Searchable LVM command reference covering physical volume (pv), volume group (vg), logical volume (lv) and snapshot operations with the create, display, extend, resize and remove commands and their key flags.

What are the three LVM layers?

Physical Volumes (PVs) are raw disks or partitions initialised with pvcreate. Volume Groups (VGs) pool one or more PVs into a single storage space with vgcreate. Logical Volumes (LVs) are carved out of a VG with lvcreate and act like partitions you format and mount. The pv*, vg* and lv* command families map to these layers.

What LVM does

The Linux Logical Volume Manager adds a flexible layer between physical disks and filesystems. Raw disks become Physical Volumes, PVs are pooled into a Volume Group, and Logical Volumes are carved from that pool — resizable, movable and snapshottable without repartitioning. The command set mirrors these layers: pv* for physical volumes, vg* for groups, lv* for logical volumes. This reference lists the commands you actually use, with their key flags.

How it works

Provisioning flows top-down through the three layers, then you format and mount the resulting LV like any block device:

pvcreate /dev/sdb /dev/sdc          # initialise disks as PVs
vgcreate datavg /dev/sdb /dev/sdc   # pool them into a VG
lvcreate -L 50G -n web datavg       # carve a 50G LV named "web"
mkfs.ext4 /dev/datavg/web           # format it
mount /dev/datavg/web /srv/web      # mount it

Growing later is two steps: lvextend -L +20G /dev/datavg/web then a filesystem resize, or lvextend -r to do both.

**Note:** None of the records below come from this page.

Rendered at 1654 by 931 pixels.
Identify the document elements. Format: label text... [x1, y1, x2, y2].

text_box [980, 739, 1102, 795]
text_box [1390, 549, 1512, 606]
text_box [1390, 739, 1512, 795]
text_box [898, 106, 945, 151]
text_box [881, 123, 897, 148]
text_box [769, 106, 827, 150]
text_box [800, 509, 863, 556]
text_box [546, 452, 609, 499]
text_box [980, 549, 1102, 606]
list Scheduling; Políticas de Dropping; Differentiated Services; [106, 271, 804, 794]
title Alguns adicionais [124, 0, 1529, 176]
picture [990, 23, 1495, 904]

Snapshots (lvcreate -s) give you a copy-on-write point-in-time view for backups.

Tips and notes

  • lvextend -r resizes the filesystem in one step — no separate resize2fs.
  • -l 100%FREE consumes all remaining extents; -L takes a fixed human size.
  • Use pvmove before vgreduce to drain a disk you want to remove from a group.
  • Thin pools (lvcreate --type thin-pool) allow over-provisioning — monitor pool usage closely to avoid running out of backing space.